Ray Kroc, one of the founders of McDonalds corporation, envisioned an American culture through uniformity and conformity by saying "We have found out.. that we cannot trust some people who are nonconformists.... The organization cannot trust the individual; the individual must trust the organization." (Schlosser 5). Ray Kroc's vision became reality through the success of the McDonald Corporation. But the ideas of uniformity and conformity escaped the realm of fast food industry and penetrated the fabric of our society. Communities throughout the American landscape have been assimilated into the idea of conformity. The success of the fast food industry stimulated enormous growth of other industries whose paths to success was to undermine American individualism. Many of the founding fathers of the fast food industry who chose the path of consumer conformity were originally the iconoclasts. That's the irony of this particular brand of Americanism. The revolutionary ideas of fast food franchise spawned across the nooks and crannies of our society. Eric Schlosser attempts to draw a parallel between the cultural changes of an all American Community Colorado Springs and the path to success of the fast food industry.

Both the military industrial complex and the faith based institutions have strong roots in the Colorado Spring. Both of these institutions have been influenced by the very same idea of conformity. These trends have a large negative impact on American culture, landscape and workforce. McDonald's slogan, "One Taste Worldwide," is indicative of the corporations' and most of the industry's food and workplace values -- conformity and uniformity. These values have contributed to the production of unhealthy food and shaped terrible working conditions for slaughterhouse employees, including low pay, high turnover rates and unthinkable injuries.

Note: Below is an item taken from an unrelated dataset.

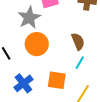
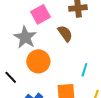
brown semicircle: (78, 41) -> (65, 34), moved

Racism and class prejudices are also at the heart of many fast food corporations'. The fast-food giants have pioneered many of the business methods that have become mainstays of the contemporary service economy: minimizing job skills to make workers maximally expendable; almost exclusively hiring immigrants, teens and the elderly, all of whom are unlikely to complain about working conditions; juggling employee hours so no one works enough to claim benefits; lobbying fiercely against hikes in the minimum wage and the enforcement of workplace-safety rules.

The real cost of a fast food happy meal is the loss of our individualism. In order to preserve the fundamental individualistic American way of life, business practices like the fast food industry should be surveyed under the microscope. Checks and balances in a free market capitalist system is absolutely necessary to prevent profit driven agendas from devouring out fundamental humane values.